• **Dataset entries**
BEGIN
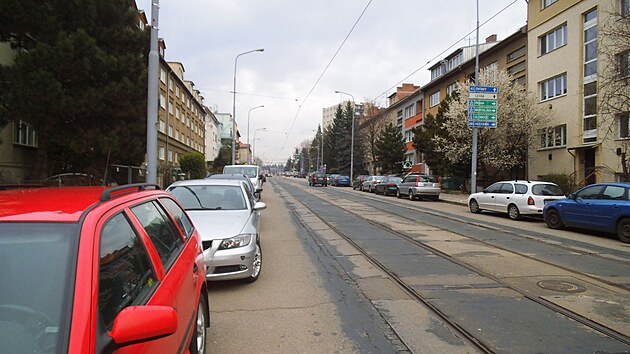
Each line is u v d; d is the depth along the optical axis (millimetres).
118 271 2219
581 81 21969
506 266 7449
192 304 3246
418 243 9766
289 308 5203
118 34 14703
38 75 12469
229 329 4520
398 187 28531
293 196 27922
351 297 5652
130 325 1869
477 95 21828
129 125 15297
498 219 15766
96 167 17641
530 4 26312
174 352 2562
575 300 5516
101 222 2242
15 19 12742
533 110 24703
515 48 28484
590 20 21531
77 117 14047
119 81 14555
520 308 5199
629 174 17047
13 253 1996
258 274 6559
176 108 42844
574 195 12484
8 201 2502
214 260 5750
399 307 5250
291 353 3938
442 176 35344
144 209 3129
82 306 1824
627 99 15391
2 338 1757
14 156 15766
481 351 3986
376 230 11883
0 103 12680
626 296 5711
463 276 6746
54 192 2941
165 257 3023
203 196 7652
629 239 10430
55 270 1940
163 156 36875
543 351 3959
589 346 4074
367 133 58500
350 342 4184
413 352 3961
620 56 15734
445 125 27781
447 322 4727
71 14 13672
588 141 21453
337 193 32875
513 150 26156
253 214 7125
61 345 1706
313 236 10828
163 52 36500
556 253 8727
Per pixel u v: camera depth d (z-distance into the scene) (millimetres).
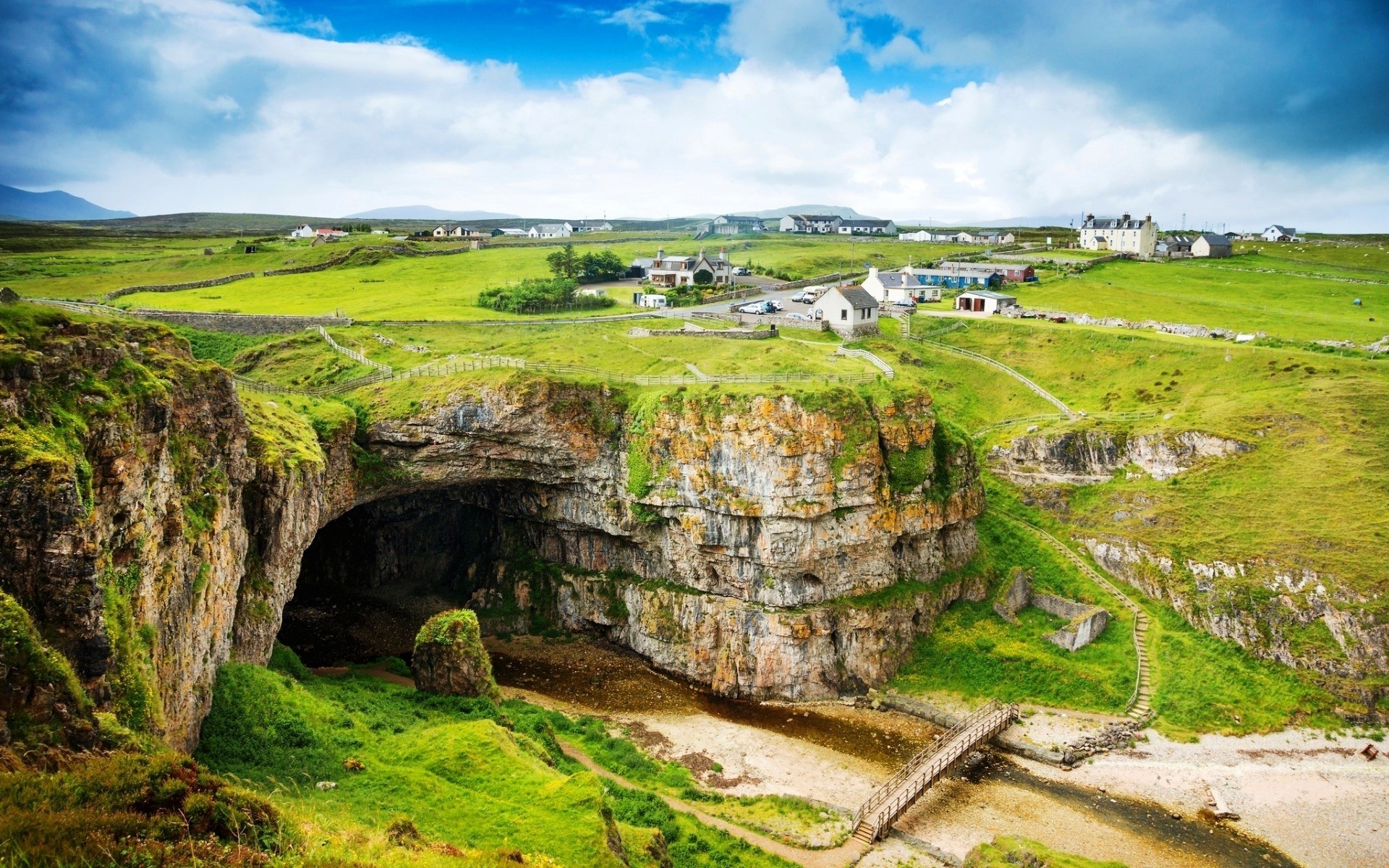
END
• **Requirement**
Whenever the string "depth" shows up in a line above, copy that line.

• **Response for this exercise**
Each line is u v d; d is the depth along the optical axis (millimetres).
Per pixel u v: camera depth d (z-distance into the scene) (millimetres).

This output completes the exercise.